Брэкетт не клал трубку, пока не услышал щелчок. Он потянулся за пальто, но, одеваясь, вдруг опять разнервничался. Не от испуга или там дурных предчувствий. Волновался он, точно парень, отправляющийся на первое свидание. Ужасно нелепо. Может, поэтому он и решил позвонить Горовитцу. Так, подстраховаться…
— Сидней? Уолтер…
— А, Уолтер, — откликнулся запыхавшийся Горовитц; в трубке слышались голоса, кто-то попросил кофе. — Мне сейчас некогда. Знаешь, про девушку кое-что всплыло.
— Выяснили, кто она?
— Знаю только — отдел уголовных дел трясет. Минуточку… Что? Иду. Уолтер, меня зовут.
— Сидней, еще секунду! Встретимся попозже, а?
— Не могу… послушай, может, вырвусь, тогда прибегу. Куда?
— Я буду у «Джими», в Норт-Бич. Знакомое местечко?
— Да. Пока.
Брэкетт положил трубку, выключил свет и поспешил вниз.
В кулинарии Либерман подсчитывал дневную выручку.
— Мистер Либерман, если кто спросит, я буду в клубе «Джими». Можете запереть. Когда вернусь, пройду боковым ходом. Возможно, задержусь…
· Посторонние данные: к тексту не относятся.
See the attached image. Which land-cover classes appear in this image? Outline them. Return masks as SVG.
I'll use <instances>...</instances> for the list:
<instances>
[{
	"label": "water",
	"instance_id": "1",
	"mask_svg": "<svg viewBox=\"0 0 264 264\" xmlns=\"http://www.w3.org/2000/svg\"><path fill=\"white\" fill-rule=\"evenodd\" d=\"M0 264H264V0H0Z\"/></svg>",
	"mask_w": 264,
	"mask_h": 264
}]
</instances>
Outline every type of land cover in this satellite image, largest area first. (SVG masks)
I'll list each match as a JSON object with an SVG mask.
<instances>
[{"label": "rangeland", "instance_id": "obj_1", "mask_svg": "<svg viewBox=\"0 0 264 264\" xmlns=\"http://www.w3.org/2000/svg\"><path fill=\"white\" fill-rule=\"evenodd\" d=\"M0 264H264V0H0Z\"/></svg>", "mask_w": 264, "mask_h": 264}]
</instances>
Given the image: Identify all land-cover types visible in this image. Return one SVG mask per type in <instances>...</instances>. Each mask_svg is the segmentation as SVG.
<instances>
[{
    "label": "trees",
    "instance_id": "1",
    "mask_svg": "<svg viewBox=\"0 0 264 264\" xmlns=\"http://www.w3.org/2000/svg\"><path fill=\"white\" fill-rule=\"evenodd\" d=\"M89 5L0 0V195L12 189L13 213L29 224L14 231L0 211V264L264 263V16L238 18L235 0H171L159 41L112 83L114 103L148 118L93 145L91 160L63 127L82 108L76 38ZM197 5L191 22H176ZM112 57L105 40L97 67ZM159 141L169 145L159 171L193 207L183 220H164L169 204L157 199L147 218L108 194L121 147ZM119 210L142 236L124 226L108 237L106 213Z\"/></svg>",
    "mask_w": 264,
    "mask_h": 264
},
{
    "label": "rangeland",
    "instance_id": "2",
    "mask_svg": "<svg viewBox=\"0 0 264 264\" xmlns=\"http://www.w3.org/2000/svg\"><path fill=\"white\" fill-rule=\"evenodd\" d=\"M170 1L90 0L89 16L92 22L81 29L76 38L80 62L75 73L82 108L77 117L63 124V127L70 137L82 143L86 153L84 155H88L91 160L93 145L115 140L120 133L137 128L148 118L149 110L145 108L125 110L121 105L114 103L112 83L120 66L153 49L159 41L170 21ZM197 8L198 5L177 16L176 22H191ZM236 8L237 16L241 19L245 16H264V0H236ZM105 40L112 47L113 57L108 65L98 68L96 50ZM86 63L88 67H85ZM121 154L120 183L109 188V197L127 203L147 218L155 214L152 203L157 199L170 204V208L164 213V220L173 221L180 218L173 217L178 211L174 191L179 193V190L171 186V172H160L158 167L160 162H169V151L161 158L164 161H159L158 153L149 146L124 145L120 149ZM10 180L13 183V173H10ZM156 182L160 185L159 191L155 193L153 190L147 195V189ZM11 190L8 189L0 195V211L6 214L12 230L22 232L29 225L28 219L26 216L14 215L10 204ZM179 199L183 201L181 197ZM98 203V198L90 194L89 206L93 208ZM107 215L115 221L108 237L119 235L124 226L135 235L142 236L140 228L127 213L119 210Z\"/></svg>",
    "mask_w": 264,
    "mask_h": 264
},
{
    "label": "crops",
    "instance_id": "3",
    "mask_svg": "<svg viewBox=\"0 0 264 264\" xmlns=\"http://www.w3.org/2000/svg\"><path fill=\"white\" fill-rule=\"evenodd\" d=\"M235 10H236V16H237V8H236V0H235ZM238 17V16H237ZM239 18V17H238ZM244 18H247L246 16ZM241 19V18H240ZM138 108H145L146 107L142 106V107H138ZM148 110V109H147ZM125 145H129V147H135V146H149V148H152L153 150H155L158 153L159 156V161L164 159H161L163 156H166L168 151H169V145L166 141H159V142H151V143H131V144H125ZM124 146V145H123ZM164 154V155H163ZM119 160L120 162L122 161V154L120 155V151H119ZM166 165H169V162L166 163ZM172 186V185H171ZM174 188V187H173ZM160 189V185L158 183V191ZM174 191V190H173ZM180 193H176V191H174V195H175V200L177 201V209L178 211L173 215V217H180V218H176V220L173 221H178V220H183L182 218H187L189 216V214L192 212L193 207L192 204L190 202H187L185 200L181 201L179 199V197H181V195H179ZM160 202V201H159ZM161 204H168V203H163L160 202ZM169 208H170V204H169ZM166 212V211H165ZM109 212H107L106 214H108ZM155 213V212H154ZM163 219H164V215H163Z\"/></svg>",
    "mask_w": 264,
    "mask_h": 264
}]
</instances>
— Хорошо, мистер Брэкетт. Доброй ночи.
На улице шел дождь, но небо уже прояснялось. У Брэкетта мелькнула мысль, не захватить ли пистолет. Нет, чересчур мелодраматично, да и срок лицензии истек. Он забрался в «бьюик» и поехал в клуб.
Десятая
Подушки. Большой зал клуба был завален подушками. Они наползали друг на друга, отвоевывая пространство, точно листья водяных лилий в декоративном пруду. Подушки и тела. Мужчины и женщины. Кто-то спал, кто-то обнимался, а иные просто подремывали. Подушки, тела и шум. Грохот музыки, взрывающий темноту, возбуждающий всех и вся. Свет явно не предназначался для чтения или писания писем матери, так, сумеречные подсветы, чтобы официантки (калифорнийские блондинки в маечках и джинсах — наряд Мэри Малевски) не наступили ненароком на чье-нибудь бедро или волосы. Никакого стриптиза, никаких «зайчиков», никаких танцовщиц, вихляющихся в бешеном ритме. Просто большая мансарда для неспешных бесед и наркоманов — у каждого своя кадильница, своя отрава.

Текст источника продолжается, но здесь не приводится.